S'agissant du sous-amendement n° 51 rectifié, présenté par M. Beaumont, je serais au regret d'émettre un avis défavorable si vous le mainteniez, monsieur le sénateur. Je comprends votre logique, mais je pense qu'il est important de prévoir une consultation préalable des représentants des usagers. D'autant qu'après les échanges qu'il a eus avec les parlementaires le Gouvernement a veillé à ne pas encadrer strictement les modalités de cette consultation pour laisser une grande souplesse.
Si cette consultation n'a pas lieu en amont, des reproches pourront être adressés aux uns ou aux autres quant à l'absence de consultation. Nous savons que ces plans de transport adapté sont connus grosso modo. Nous avons donc tout intérêt à les mettre en oeuvre dans la transparence et à organiser cette consultation en amont. Je le répète, les choses n'ont pas été précisées trop strictement pour laisser de grandes marges de manoeuvre sur le plan local.
Le sous-amendement n° 53 rectifié est important aux yeux de Charles Revet.
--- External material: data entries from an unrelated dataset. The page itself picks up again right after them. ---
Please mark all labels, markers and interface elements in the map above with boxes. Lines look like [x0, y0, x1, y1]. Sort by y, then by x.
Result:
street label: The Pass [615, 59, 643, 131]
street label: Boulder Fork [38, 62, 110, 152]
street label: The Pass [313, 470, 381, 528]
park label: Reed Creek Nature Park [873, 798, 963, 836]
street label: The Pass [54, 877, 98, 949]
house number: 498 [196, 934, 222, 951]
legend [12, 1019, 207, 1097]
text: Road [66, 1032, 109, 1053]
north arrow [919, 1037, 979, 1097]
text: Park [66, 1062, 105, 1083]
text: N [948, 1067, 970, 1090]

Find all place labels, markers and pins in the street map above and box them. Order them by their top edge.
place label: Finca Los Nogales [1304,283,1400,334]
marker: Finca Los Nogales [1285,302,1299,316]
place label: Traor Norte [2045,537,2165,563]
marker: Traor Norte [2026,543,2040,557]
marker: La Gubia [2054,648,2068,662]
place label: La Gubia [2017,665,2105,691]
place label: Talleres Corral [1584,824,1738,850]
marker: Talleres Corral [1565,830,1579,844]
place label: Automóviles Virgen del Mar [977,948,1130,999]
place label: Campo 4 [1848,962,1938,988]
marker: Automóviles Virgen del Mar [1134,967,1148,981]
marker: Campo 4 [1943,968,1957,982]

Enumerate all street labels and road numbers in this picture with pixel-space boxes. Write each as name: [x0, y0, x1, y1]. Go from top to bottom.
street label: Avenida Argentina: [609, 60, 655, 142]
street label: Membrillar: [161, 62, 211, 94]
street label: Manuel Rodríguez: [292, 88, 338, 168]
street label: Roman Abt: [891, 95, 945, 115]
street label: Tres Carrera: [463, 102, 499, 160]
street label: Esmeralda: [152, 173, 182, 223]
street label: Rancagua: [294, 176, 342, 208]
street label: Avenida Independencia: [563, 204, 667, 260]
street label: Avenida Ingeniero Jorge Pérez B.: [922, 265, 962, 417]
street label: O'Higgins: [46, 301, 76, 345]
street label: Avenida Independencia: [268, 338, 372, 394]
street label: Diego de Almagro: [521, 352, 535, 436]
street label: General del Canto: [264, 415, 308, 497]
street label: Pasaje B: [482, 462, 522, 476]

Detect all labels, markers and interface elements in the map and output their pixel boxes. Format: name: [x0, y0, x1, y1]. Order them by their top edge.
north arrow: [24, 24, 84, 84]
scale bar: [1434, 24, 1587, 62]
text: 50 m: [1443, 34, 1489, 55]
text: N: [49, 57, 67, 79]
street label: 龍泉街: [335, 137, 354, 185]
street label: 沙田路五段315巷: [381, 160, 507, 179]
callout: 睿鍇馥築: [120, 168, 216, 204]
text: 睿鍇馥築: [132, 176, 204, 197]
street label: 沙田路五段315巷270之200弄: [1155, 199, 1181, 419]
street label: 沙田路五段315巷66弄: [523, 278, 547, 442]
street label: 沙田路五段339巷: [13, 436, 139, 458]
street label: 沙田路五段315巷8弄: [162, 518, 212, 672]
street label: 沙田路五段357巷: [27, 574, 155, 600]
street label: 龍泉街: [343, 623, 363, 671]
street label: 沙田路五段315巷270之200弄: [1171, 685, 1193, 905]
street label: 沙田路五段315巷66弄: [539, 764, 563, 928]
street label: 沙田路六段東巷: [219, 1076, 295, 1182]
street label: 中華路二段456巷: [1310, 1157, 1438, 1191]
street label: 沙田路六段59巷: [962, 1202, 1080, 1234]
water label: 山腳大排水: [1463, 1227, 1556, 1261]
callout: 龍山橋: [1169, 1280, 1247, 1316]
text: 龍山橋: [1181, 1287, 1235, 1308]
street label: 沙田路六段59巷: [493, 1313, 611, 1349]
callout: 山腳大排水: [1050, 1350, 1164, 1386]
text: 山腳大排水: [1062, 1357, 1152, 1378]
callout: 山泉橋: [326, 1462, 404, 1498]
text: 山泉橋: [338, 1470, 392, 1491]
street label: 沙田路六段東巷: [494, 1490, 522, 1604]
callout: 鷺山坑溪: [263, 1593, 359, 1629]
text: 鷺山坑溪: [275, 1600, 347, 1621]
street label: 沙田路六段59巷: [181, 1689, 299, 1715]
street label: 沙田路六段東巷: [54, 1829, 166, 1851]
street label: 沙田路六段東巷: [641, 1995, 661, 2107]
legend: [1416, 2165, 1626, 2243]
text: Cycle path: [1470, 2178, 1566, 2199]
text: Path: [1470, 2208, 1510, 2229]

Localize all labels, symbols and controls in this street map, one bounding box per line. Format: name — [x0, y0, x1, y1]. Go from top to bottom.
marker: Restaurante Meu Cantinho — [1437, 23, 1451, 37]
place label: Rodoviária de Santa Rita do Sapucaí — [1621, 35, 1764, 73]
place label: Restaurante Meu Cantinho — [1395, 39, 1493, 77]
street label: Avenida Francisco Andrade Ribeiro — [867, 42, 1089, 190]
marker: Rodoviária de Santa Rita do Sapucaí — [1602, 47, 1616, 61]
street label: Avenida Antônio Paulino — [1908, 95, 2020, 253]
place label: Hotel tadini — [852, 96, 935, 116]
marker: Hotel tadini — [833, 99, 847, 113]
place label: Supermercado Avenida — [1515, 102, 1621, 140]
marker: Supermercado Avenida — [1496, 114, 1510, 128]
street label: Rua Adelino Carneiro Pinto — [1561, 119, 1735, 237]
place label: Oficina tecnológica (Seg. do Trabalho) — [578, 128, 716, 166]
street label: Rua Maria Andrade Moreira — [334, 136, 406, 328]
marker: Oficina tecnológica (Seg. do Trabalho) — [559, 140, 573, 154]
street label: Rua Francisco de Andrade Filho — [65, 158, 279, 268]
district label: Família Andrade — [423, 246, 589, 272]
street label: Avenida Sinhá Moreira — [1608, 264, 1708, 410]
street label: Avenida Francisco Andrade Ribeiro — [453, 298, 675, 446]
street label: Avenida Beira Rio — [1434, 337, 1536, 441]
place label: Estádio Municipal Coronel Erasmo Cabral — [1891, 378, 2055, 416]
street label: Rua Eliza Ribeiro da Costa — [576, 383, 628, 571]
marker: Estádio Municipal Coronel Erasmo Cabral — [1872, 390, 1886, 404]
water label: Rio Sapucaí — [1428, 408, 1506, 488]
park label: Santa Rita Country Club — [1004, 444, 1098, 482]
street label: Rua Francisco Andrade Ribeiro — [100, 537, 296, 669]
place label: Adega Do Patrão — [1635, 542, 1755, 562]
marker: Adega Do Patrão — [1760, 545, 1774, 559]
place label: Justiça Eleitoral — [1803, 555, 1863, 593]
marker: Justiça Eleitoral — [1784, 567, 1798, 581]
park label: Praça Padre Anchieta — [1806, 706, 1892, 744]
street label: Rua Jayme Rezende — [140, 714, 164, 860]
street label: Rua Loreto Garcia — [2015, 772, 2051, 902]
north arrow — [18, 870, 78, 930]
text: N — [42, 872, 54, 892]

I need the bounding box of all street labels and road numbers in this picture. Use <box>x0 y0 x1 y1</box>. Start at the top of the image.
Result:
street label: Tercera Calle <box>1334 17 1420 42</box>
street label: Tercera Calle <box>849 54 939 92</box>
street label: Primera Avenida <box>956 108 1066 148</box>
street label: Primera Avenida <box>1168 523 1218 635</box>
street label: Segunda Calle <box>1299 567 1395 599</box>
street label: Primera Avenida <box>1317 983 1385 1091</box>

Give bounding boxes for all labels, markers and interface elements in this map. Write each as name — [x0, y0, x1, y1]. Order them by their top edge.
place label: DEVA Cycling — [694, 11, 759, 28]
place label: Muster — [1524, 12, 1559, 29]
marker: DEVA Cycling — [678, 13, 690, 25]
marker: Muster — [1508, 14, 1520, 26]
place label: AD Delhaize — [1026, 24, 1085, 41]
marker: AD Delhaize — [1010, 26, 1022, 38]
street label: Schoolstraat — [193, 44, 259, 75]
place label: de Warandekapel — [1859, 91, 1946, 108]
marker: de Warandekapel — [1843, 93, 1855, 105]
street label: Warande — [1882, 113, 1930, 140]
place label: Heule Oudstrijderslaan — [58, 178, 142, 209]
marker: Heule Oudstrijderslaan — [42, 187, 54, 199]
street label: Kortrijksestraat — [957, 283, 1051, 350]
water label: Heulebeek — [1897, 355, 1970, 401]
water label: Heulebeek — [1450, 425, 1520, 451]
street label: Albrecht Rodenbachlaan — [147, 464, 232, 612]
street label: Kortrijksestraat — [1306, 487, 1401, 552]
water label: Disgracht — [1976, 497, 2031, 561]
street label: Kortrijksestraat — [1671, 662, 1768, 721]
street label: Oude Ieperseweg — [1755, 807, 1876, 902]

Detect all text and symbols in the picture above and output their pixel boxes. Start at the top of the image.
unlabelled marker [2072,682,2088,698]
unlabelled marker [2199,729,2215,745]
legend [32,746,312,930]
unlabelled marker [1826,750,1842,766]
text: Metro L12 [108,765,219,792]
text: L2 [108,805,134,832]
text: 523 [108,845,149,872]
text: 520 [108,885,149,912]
Initialement, le Gouvernement voulait s'en remettre à la sagesse du Sénat mais, compte tenu des explications qui lui ont été données, il émettra un avis favorable.
Le sous-amendement n° 85, présenté par Isabelle Debré, n'est pas seulement un sous-amendement de précision : il porte aussi sur le fond, je tiens à le dire. Le Gouvernement y est favorable.
En ce qui concerne le sous-amendement n° 66, l'avis du Gouvernement est défavorable, pour les raisons que j'ai déjà indiquées dans l'après-midi.
En revanche, l'avis du Gouvernement sur le sous-amendement n° 22 rectifié bis, présenté par M. Christian Cambon, est favorable.
Le sous-amendement n° 83 recueille un avis défavorable, ainsi que le sous-amendement n° 52 rectifié, pour des raisons similaires à celles que j'ai exposées auparavant.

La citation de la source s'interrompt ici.